On Thu, Jan 26, 2012 at 6:44 AM, Pierre Haessig <pierre.haessig@crans.org> wrote:
Le 21/01/2012 20:49, Benjamin Root a écrit :
> Consider making an assignment first to the real part, and then to the
> imaginary part, the second assignment would wipe out the first (if we
> want to be consistent).
Charles case is pretty tricky and I may be confused. However, I don't
see why "the 2nd assignment should wipe out the 1st".

Indeed, considering with start with C = NA (complex)

1)  When assigning the real part of C to some value, the mask indeed
should be clear (if we assume this operation zeroes the imaginary part,
which would make sense)
2) When assigning the imaginary part to some value, C is no more masked
and there should be indeed no need to clear the real part.

I'm assuming here it is easy to access & set separately the real/im part
of a complex number. However, I pretty much unaware of complex number
memory representation...
If this separate access is not easy, then I would question the ability
to have a real/im part view on complex data.

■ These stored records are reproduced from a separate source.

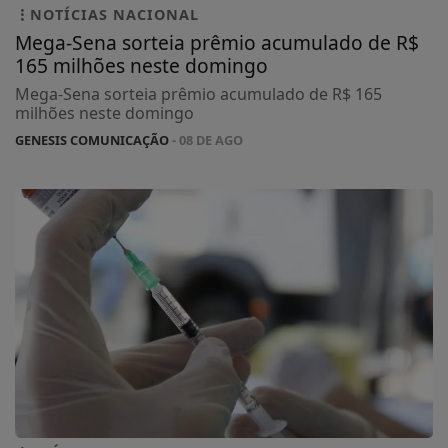
NOTÍCIAS NACIONAL
Mega-Sena sorteia prêmio acumulado de R$
165 milhões neste domingo
Mega-Sena sorteia prêmio acumulado de R$ 165
milhões neste domingo
GENESIS COMUNICAÇÃO
- 08 DE AGO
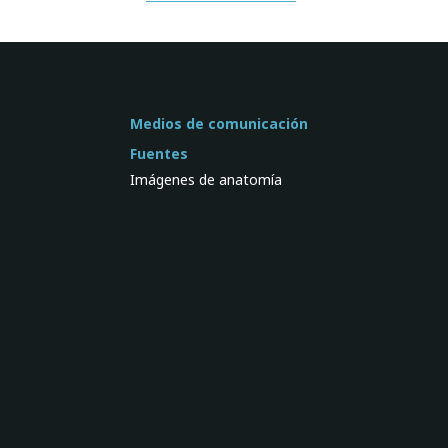
Medios de comunicación
Fuentes
Imágenes de anatomía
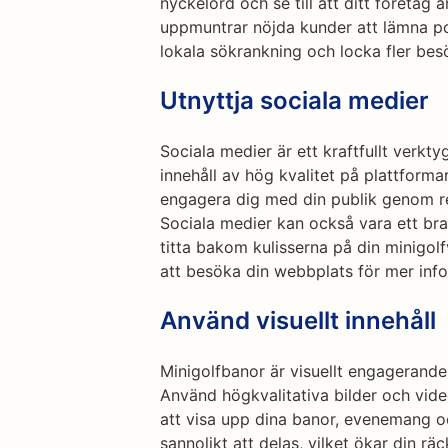
nyckelord och se till att ditt företag
uppmuntrar nöjda kunder att lämna pos
lokala sökrankning och locka fler bes
Utnyttja sociala medier
Sociala medier är ett kraftfullt verktyg
innehåll av hög kvalitet på plattfor
engagera dig med din publik genom re
Sociala medier kan också vara ett bra
titta bakom kulisserna på din minigo
att besöka din webbplats för mer info
Använd visuellt innehåll
Minigolfbanor är visuellt engagerande 
Använd högkvalitativa bilder och vide
att visa upp dina banor, evenemang oc
sannolikt att delas, vilket ökar din räc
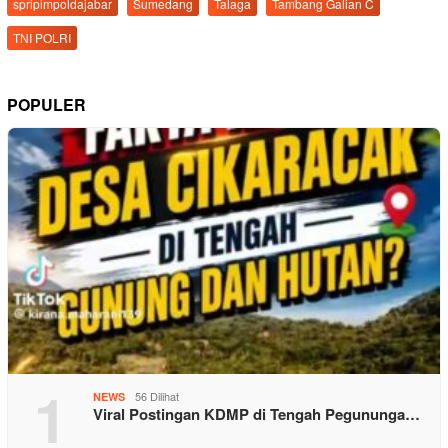
spripimpoldajabar
Sumedang
Talaga
Tambang Galian C
TNI POLRI
POPULER
1
56 Dilihat
NEWS
Viral Postingan KDMP di Tengah Pegununga…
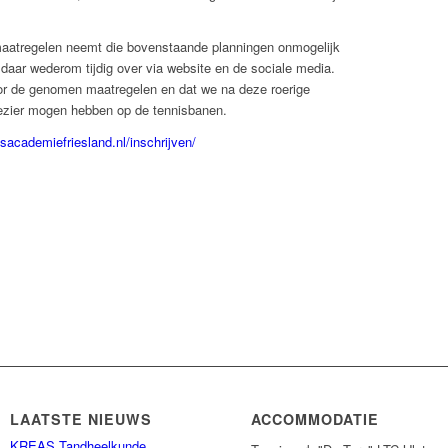
 maatregelen neemt die bovenstaande planningen onmogelijk
daar wederom tijdig over via website en de sociale media.
or de genomen maatregelen en dat we na deze roerige
ezier mogen hebben op de tennisbanen.
isacademiefriesland.nl/inschrijven/
LAATSTE NIEUWS
ACCOMMODATIE
KREAS Tandheelkunde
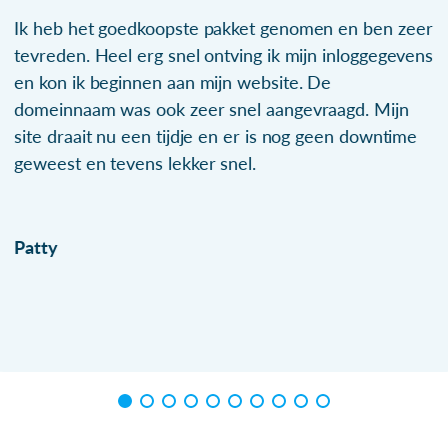
Ik heb het goedkoopste pakket genomen en ben zeer
tevreden. Heel erg snel ontving ik mijn inloggegevens
en kon ik beginnen aan mijn website. De
domeinnaam was ook zeer snel aangevraagd. Mijn
site draait nu een tijdje en er is nog geen downtime
geweest en tevens lekker snel.
Patty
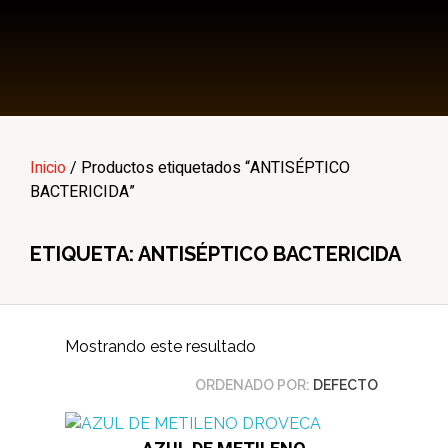
Multi Insumos DV
Mayorista de Insumos Agro-Veterinarios, Productos Biológicos, Agrícolas y Farmacéuticos
Inicio
/ Productos etiquetados “ANTISÉPTICO
BACTERICIDA”
ETIQUETA: ANTISÉPTICO BACTERICIDA
Mostrando este resultado
ORDENADO POR:
DEFECTO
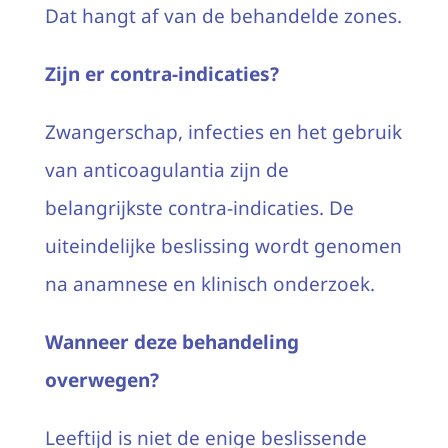
Dat hangt af van de behandelde zones.
Zijn er contra-indicaties?
Zwangerschap, infecties en het gebruik
van anticoagulantia zijn de
belangrijkste contra-indicaties. De
uiteindelijke beslissing wordt genomen
na anamnese en klinisch onderzoek.
Wanneer deze behandeling
overwegen?
Leeftijd is niet de enige beslissende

My feeling is the the real/imag parts should each have their own mask initially copied from the complex array so that those parts could be separately manipulated but the mask on the original would not be affected. I don't think an assignment to, say, the imaginary part should have any effect on the real part and trying to mix the two would be too complicated. In the more general case of views that change the array size Mark thinks we should raise an exception, and I think that is probably the easiest way to go. Since is it possible to make an unmasked copy of an array I don't think that limits what can be done but some uncommon manipulations will be a bit more complicated.